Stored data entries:
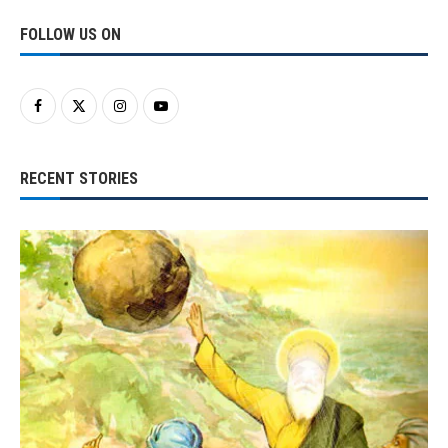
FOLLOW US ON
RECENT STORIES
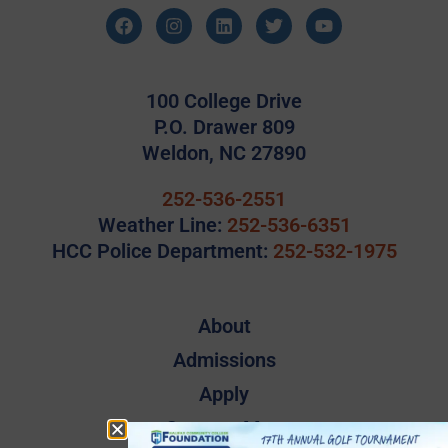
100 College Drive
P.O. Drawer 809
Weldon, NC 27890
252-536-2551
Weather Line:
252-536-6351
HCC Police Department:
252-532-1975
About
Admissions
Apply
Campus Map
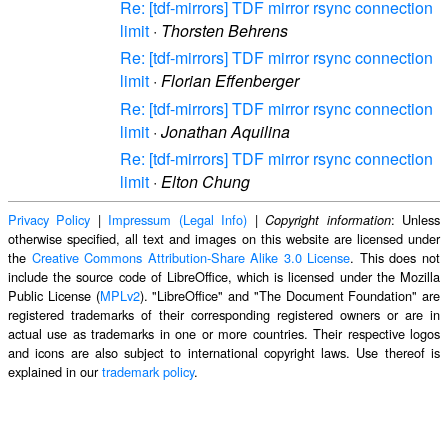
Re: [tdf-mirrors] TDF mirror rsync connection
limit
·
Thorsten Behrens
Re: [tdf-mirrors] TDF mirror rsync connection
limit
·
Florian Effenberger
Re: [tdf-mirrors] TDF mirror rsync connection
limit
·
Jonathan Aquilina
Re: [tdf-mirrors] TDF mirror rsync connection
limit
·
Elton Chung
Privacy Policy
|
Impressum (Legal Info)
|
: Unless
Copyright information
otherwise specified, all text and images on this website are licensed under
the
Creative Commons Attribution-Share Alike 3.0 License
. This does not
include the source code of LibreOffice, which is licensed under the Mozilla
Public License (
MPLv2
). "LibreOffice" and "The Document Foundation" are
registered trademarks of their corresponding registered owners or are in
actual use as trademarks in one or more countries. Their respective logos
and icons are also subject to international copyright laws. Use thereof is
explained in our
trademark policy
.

§ YOUR TASK
Your task is an exact transcription of all the data, minus the pictures.

§ WRITTEN RESPONSE
FOLLOW US ON
RECENT STORIES
100 College Drive
P.O. Drawer 809
Weldon, NC 27890
252-536-2551
Weather Line:
252-536-6351
HCC Police Department:
252-532-1975
About
Admissions
Apply
Campus Map
Re: [tdf-mirrors] TDF mirror rsync connection
limit
·
Thorsten Behrens
Re: [tdf-mirrors] TDF mirror rsync connection
limit
·
Florian Effenberger
Re: [tdf-mirrors] TDF mirror rsync connection
limit
·
Jonathan Aquilina
Re: [tdf-mirrors] TDF mirror rsync connection
limit
·
Elton Chung
Privacy Policy
|
Impressum (Legal Info)
|
: Unless
Copyright information
otherwise specified, all text and images on this website are licensed under
the
Creative Commons Attribution-Share Alike 3.0 License
. This does not
include the source code of LibreOffice, which is licensed under the Mozilla
Public License (
MPLv2
). "LibreOffice" and "The Document Foundation" are
registered trademarks of their corresponding registered owners or are in
actual use as trademarks in one or more countries. Their respective logos
and icons are also subject to international copyright laws. Use thereof is
explained in our
trademark policy
.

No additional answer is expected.